Vous faites référence dans votre livre au philosophe français Gaston Bachelard et à l’architecte André Ravéreau, lesquels se sont intéressés de près à l’architecture algérienne…

André Ravéreau est un architecte français qui a été élevé au rang d’Achir de l’Ordre du mérite national d’Algérie en 2012. Il a publié plusieurs livres sur l’architecture. Il avait l’Algérie dans la peau, puisqu’il y a vécu. Il a senti notre architecture comme un Algérien.

C’est ma référence. Il a senti notre architecture comme un Algérien. Il m’a donné les éléments pour pouvoir parler fièrement de notre architecture. Par exemple quand il dit que l’architecture algérienne est le pur fruit du génie algérien. Pour moi, c’est une révolution. Il fallait que je m’y mette

Pour sa part, Gaston Bachelard a publié un livre La poétique de l’espace. Je me suis un peu inspirée de lui, puisque mon livre fait référence à la poétique d’un lieu. En fait, ce poète m’a donné des éléments. On dirait qu’il connaît notre architecture quand il parle des espaces, etc. C’est assez troublant. C’est pour cela que je me suis dit qu’il fallait que je mette, là aussi, en valeur cette perception, car il n’est surtout jamais venu en Algérie. Quand, il parle d’immensité intime et d’intériorité, c’est nous autres Algériens. Quand on rentre dans une «dar» (maison), on a ce sentiment d’immensité, même quand elle est petite. On a aussi ce sentiment d’immensité à cause du patio qui est la source de lumière. Cette dernière dilate. C’est un phénomène scientifique connu. Quand la lumière rentre dans un espace, on a une niche. La lumière rentre dans cette niche. On a l’impression que c’est elle qui a creusé la niche. C’est une métaphore. Je parle de tous ces aspects. Je dirais que notre architecture est un puits de science et d’art.

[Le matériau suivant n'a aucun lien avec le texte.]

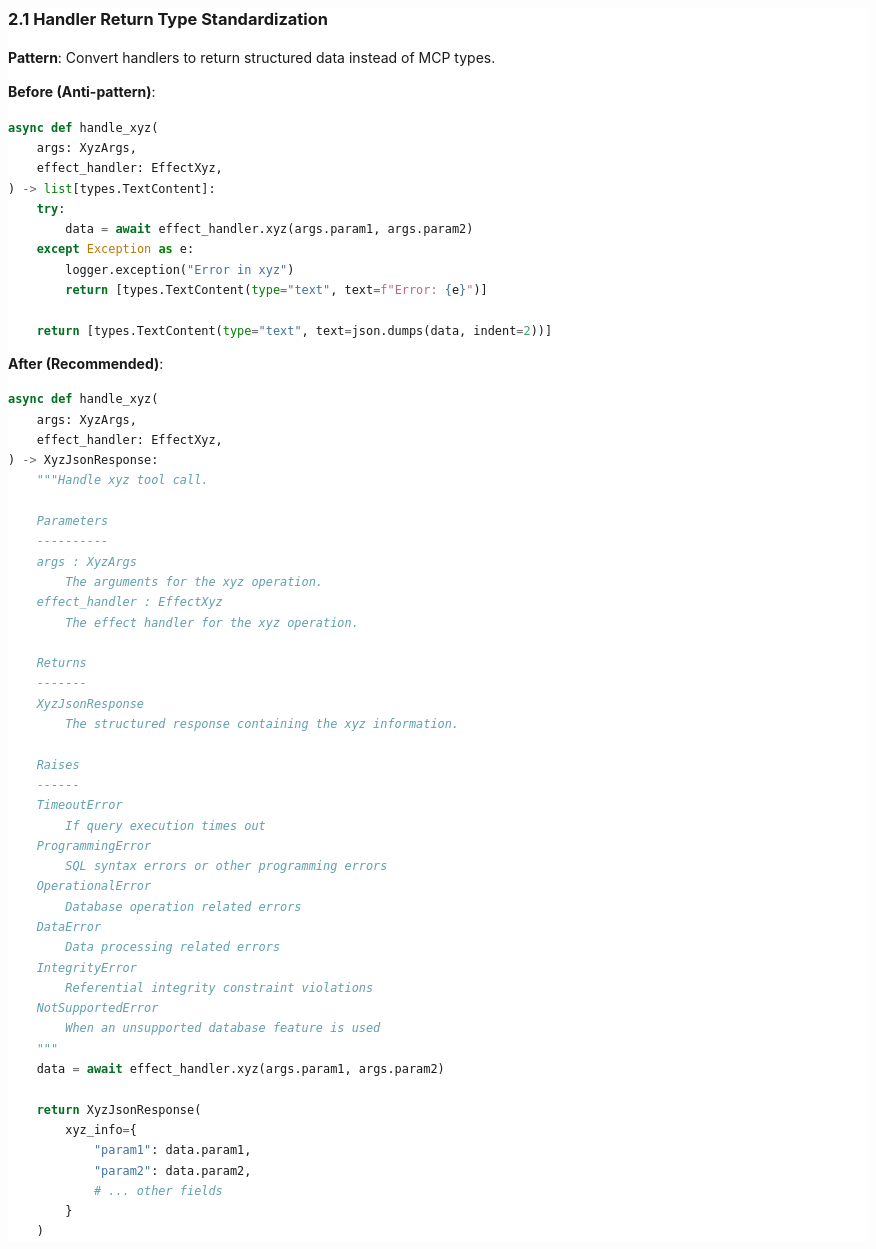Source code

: ### 2.1 Handler Return Type Standardization

**Pattern**: Convert handlers to return structured data instead of MCP types.

**Before (Anti-pattern)**:
```python
async def handle_xyz(
    args: XyzArgs,
    effect_handler: EffectXyz,
) -> list[types.TextContent]:
    try:
        data = await effect_handler.xyz(args.param1, args.param2)
    except Exception as e:
        logger.exception("Error in xyz")
        return [types.TextContent(type="text", text=f"Error: {e}")]

    return [types.TextContent(type="text", text=json.dumps(data, indent=2))]
```

**After (Recommended)**:
```python
async def handle_xyz(
    args: XyzArgs,
    effect_handler: EffectXyz,
) -> XyzJsonResponse:
    """Handle xyz tool call.

    Parameters
    ----------
    args : XyzArgs
        The arguments for the xyz operation.
    effect_handler : EffectXyz
        The effect handler for the xyz operation.

    Returns
    -------
    XyzJsonResponse
        The structured response containing the xyz information.

    Raises
    ------
    TimeoutError
        If query execution times out
    ProgrammingError
        SQL syntax errors or other programming errors
    OperationalError
        Database operation related errors
    DataError
        Data processing related errors
    IntegrityError
        Referential integrity constraint violations
    NotSupportedError
        When an unsupported database feature is used
    """
    data = await effect_handler.xyz(args.param1, args.param2)

    return XyzJsonResponse(
        xyz_info={
            "param1": data.param1,
            "param2": data.param2,
            # ... other fields
        }
    )
```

A travers vos poèmes, vous tirez la sonnette d’alarme concernant la dégradation du vieux bâti ?

C’est à la suite de cette dégradation que j’ai donné naissance à mes poèmes. Quand j’allais visiter ces lieux anciens avec ma fille, je revenais démolie de ce que je voyais. Il fallait que je sorte tout cela d’une manière ou d’une autre. Il faut savoir que je suis une artiste peintre plasticienne. J’ai eu l’occasion d’exposer à Grenade trois fois. C’était très émouvant pour moi, car j’ai trouvé des similitudes sur le plan architectural entre l’Andalousie et Dar El Djazair. Cette ressemblance est frappante.

Pourquoi avoir édité votre livre chez l’Harmattan ?

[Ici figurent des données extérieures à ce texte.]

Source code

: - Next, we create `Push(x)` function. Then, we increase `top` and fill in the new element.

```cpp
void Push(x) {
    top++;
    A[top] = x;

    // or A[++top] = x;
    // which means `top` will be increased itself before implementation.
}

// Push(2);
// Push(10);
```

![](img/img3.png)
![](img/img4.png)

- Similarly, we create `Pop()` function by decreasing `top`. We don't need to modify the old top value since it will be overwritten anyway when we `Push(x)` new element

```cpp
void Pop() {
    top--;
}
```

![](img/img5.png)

Pour être honnête. Je n’ai pas choisi et je n’ai pas voulu publier mon livre chez l’Harmattan. Mon éditrice algérienne était en panne de budget. J’ai, par la suite, contacté, toutes les maisons d’éditions algériennes. La plupart d’entre elles se sont vues désolées en me disant qu’elles avaient beaucoup de manuscrits en attente. Je rappelle que c’était en pleine pandémie de la Covid -19. C’est à partir là que j’ai sollicité les éditions l’Harmattan. J’espère, par ailleurs, aller vers une édition augmentée à l’occasion du prochain Salon international du livre d’Alger.

Avez-vous d’autres projets d’écriture ?

Mon troisième livre portera sur la codification. Il sera destiné à livrer le code vu à travers ma perception pour pouvoir un jour réaliser des architectures identiques. Mon projet d’écriture est bien avancé.